世界初! 分子の自己組織化でつくる巨大で精密な人工カプセル
研究成果 · トピックス
世界初! 分子の自己組織化でつくる巨大で精密な人工カプセル
自己組織化を使って分子の集合体をつくる
私たちの体の中では、生命現象で重要なはたらきを持つタンパク質や核酸などの生体分子が自発的に集まって、機能や構造をもつ“生体組織”となります。これは無秩序な状態から組織立てて秩序を生む現象で、「自己組織化」と呼ばれます。自己組織化は、雪の結晶の成長や、脳内での神経経路の形成など、自然界のいたるところで見られます。
このように、自己組織化は、自然界では頻繁に見られる現象ですが、今から30年ぐらい前までは、自己組織化を利用して人工的にものづくりを行うという発想は化学の世界ではほぼ皆無でした。化学におけるものづくりとは、化学反応によって一つ一つ強固な結合をつくりながら進める事が大前提であり、常識だったからです。ところが東京大学大学院工学系研究科教授の藤田誠さんは、そんな化学の常識を覆し、有機分子と金属イオンを混ぜると今までにない構造の分子の集合体を自己組織化によってつくれることを1990年に発見し、世界に発表しました。以来、自己組織化を使って分子の集合体をつくる研究を続けています。
精密な立体構造
「私はもともと有機合成が専門ですが、前職で無機材料の部署の手伝いをしたことがあります。無機合成は手法や考え方が有機合成と異なり新鮮でした。このときの経験が自己組織化による人工カプセルをつくるヒントになっています」と藤田誠さんは話します。
藤田誠さんが着目したのは、有機分子(配位子)が金属イオンと弱い力で結合する性質をもち、それらがひきつけあうと、規則性の高い安定な構造に落ち着くという現象でした。そのため、配位子のパーツと金属イオンを混ぜると、お互いにひきつけあい、分子の集合体(錯体)が自発的に組みあがるのです。初めにつくったのは正方形の構造(図1)でしたが、やがて八面体の立体構造(図2)をつくることができるようになりました。この分子の集合体は分子が結合する数や角度が厳密に規定された精密な構造をしていました。

課題 1 ▸ 提示文のうち、「藤田誠さんが着目したのは、有」から「た精密な構造をしていました。」までの部分を、一字一句違えずに書き写してください。
課題 2 ▸ 提示文によると、有機分子と金属イオンを混ぜると自己組織化によって分子の集合体をつくれることを藤田誠さんが発見し、世界に発表したのは何年ですか。

提供資料 ▸
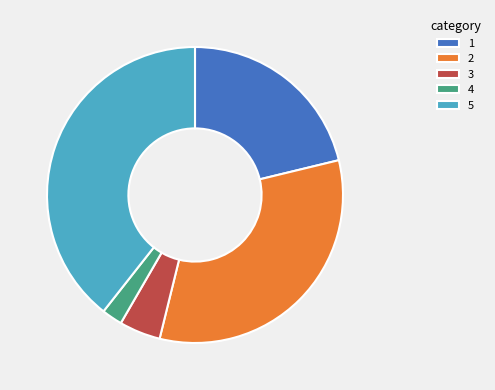

The 1 slice represents 21% of the pie. True or false?

True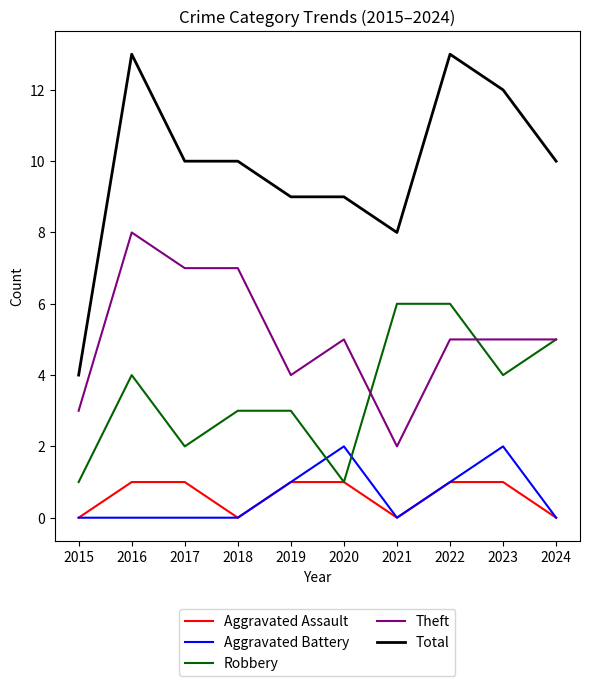

True or false: Theft and Aggravated Assault cross at least once.

False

解答欄 1 ▸
藤田誠さんが着目したのは、有機分子(配位子)が金属イオンと弱い力で結合する性質をもち、それらがひきつけあうと、規則性の高い安定な構造に落ち着くという現象でした。そのため、配位子のパーツと金属イオンを混ぜると、お互いにひきつけあい、分子の集合体(錯体)が自発的に組みあがるのです。初めにつくったのは正方形の構造(図1)でしたが、やがて八面体の立体構造(図2)をつくることができるようになりました。この分子の集合体は分子が結合する数や角度が厳密に規定された精密な構造をしていました。

解答欄 2 ▸ 1990年です。